/ 8 May 2014

No free lunch in Bekkersdal, but try the breakfast buffet

At a small
At a small

A bone-chilling winter’s morning is enough to put off voters in Bekkersdal, a community of 47 000 west of Johannesburg.

Sleep was hard the night before. The singing of protesters built up to the petrol-bombing of three tented voting stations. The response was the throaty roar of engines of heavily armoured police and army vehicles.

There is much grumbling and rubbing of bleary, red eyes in the morning queues. At a small, dark and almost claustrophobic Independent Electoral Commission station, the queue starts before the official 7am opening.

People have to stamp their feet and rub their hands together to stay warm. They want to vote.

A few hundred metres away, though, it is still sleep time for Samuel Modise. He eventually gets up at 8am, opening the wooden door to his corrugated-iron shack and stepping outside to stretch.

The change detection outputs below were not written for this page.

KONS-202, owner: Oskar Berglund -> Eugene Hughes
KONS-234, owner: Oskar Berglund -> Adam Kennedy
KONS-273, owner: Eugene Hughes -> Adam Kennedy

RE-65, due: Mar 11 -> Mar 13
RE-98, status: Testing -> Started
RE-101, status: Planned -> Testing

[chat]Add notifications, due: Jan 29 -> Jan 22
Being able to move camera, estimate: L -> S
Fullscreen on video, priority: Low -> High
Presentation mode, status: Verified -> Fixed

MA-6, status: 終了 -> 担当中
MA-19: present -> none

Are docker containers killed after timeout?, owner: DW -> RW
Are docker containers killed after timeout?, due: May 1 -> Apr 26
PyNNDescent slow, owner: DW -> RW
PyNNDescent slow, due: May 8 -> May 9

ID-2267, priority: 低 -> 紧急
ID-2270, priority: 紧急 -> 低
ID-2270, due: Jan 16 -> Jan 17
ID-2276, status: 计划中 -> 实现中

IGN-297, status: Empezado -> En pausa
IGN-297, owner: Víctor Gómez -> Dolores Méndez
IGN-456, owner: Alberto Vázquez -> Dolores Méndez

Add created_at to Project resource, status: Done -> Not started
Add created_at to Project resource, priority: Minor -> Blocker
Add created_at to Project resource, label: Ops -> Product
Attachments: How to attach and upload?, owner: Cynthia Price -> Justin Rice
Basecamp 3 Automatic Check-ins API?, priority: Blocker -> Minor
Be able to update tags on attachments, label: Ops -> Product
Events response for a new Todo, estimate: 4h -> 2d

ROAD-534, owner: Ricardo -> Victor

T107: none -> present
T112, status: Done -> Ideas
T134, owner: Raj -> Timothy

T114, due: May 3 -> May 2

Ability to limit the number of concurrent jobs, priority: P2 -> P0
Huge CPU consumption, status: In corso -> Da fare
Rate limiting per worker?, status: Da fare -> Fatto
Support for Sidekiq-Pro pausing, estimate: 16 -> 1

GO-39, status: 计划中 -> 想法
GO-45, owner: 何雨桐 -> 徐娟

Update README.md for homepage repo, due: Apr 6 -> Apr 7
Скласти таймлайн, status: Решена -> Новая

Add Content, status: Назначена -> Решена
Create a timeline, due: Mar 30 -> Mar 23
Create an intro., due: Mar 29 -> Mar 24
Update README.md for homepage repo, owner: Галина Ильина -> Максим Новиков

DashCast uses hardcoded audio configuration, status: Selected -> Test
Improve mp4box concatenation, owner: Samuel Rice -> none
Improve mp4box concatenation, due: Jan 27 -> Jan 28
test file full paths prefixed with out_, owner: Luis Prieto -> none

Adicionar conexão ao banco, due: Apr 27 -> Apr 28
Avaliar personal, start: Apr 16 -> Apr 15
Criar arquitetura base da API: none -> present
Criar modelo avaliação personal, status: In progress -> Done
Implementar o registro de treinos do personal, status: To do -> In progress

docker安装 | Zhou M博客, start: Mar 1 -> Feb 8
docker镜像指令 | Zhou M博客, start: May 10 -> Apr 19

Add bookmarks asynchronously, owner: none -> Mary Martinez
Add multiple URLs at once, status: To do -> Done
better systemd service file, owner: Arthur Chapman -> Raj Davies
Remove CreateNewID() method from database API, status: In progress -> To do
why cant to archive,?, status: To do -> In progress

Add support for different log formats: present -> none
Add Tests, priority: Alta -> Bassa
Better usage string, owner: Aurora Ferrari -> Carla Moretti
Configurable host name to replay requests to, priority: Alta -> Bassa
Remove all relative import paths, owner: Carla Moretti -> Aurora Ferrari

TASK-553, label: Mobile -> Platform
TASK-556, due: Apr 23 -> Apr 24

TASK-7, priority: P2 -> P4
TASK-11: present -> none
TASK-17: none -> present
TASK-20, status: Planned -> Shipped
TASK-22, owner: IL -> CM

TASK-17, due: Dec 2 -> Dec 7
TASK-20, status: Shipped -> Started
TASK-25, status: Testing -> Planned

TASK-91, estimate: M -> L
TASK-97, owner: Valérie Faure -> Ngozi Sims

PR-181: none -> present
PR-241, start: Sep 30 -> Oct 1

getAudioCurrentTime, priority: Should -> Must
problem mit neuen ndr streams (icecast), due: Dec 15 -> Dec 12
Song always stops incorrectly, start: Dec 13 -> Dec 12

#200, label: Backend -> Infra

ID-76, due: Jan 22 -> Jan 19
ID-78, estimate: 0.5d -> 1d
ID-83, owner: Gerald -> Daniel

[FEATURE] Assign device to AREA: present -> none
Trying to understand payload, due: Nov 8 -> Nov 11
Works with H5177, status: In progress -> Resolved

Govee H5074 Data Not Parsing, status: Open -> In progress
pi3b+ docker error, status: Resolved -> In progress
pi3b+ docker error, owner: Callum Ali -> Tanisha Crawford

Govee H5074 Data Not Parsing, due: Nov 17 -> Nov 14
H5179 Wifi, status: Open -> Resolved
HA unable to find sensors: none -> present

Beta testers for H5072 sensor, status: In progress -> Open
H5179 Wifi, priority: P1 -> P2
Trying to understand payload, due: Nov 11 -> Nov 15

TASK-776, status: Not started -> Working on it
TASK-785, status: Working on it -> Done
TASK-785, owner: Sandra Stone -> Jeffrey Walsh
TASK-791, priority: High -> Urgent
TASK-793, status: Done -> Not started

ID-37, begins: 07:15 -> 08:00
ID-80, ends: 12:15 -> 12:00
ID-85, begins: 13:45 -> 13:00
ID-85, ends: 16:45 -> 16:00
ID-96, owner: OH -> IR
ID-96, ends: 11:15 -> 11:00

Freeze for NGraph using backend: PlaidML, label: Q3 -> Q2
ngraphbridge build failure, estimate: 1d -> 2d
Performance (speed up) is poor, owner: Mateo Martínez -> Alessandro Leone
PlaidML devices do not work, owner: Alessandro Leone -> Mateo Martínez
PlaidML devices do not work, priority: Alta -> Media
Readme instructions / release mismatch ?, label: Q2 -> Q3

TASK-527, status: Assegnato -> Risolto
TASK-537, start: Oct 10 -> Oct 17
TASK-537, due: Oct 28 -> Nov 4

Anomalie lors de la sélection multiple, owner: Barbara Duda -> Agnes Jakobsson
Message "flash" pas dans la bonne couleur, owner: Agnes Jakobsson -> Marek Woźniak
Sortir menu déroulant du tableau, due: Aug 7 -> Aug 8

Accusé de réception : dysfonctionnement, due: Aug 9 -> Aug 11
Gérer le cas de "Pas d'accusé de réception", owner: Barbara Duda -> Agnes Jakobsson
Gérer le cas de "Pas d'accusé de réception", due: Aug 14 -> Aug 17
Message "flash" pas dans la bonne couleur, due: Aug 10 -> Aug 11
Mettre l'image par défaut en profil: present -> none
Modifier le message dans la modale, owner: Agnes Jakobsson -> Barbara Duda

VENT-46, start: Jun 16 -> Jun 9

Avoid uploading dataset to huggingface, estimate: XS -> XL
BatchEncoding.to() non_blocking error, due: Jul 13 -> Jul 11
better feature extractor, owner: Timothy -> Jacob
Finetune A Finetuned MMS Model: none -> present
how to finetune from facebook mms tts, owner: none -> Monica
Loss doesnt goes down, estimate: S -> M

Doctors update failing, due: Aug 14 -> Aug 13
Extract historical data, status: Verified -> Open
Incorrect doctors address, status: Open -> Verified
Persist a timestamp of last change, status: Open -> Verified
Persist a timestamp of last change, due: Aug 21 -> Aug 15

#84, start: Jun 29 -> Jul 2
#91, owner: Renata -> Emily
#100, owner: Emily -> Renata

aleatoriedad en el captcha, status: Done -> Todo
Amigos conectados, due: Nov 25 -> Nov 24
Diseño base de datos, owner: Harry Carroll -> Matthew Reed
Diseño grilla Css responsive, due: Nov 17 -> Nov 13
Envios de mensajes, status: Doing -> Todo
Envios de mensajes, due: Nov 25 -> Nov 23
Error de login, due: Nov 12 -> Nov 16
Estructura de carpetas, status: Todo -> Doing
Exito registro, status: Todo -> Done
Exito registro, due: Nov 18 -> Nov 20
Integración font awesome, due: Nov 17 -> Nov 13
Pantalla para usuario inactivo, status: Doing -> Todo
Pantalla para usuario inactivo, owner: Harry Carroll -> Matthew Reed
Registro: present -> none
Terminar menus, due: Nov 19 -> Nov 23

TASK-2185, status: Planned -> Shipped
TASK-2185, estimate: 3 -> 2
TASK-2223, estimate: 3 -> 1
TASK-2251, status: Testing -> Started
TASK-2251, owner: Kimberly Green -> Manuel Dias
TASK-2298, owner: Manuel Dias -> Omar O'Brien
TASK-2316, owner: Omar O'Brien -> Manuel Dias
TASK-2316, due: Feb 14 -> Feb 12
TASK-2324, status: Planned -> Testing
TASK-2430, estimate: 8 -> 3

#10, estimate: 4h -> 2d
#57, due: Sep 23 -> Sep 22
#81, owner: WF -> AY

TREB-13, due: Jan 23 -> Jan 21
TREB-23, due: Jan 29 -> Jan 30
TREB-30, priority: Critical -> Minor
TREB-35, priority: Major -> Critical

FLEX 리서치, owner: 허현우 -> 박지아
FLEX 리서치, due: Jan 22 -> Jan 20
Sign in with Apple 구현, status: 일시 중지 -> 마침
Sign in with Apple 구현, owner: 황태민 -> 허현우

“It is good to have a holiday,” he says, stifling a big yawn, before going back inside to put on a tight white shirt. Modise will not say where he was last night, but knows all about the action the night before. “Why vote when there are no jobs?”

At 19, he is unemployed and has stopped looking: a discouraged jobseeker in official parlance. Modise left school before he finished – in grade nine – and has done very little since then. “What future can you have with the schools that we have now? They do not give you work.”

The township is situated between Westonaria and Randfontein, in the centre of the world’s richest gold seam. It was founded in 1945 as a labour pool for the growing industry. The mine shafts are numerous, and a cluster rises into the sky a kilometre from Modise’s house. This is where his neighbours work – the older ones.

By the time Modise wakes up his immediate neighbours have already voted. He says his generation has no chance: they are not educated enough to get good jobs, but are unable to do manual labour in the mines because they only look out for those who already have jobs.

“This is the system and the parties give us nothing and do not listen to us.” He gives a casual shrug when he says this, not getting worked up over the injustice.

His generation has a 50% unemployment rate – the third highest in the world after the spectacularly collapsed economies of Spain and Greece. Given repeated options to register to vote, Modise chose not to. Only a third of the 1.9-million “born-frees” did.

Modise sees no point. Instead, he relies on the grant that his grandmother receives every month.

For supper Modise walks 2km down the dusty roads of the informal section of Bekkersdal to his granny’s RDP house.

But today he has a scheme for a good breakfast, and puts on another layer of clothing before heading off on a tour of the voting stations.

Each party has laid on a spread of piping hot coffee and thick chunks of bread at their tables, luring in voters. For Modise, election day does come with slices of happiness.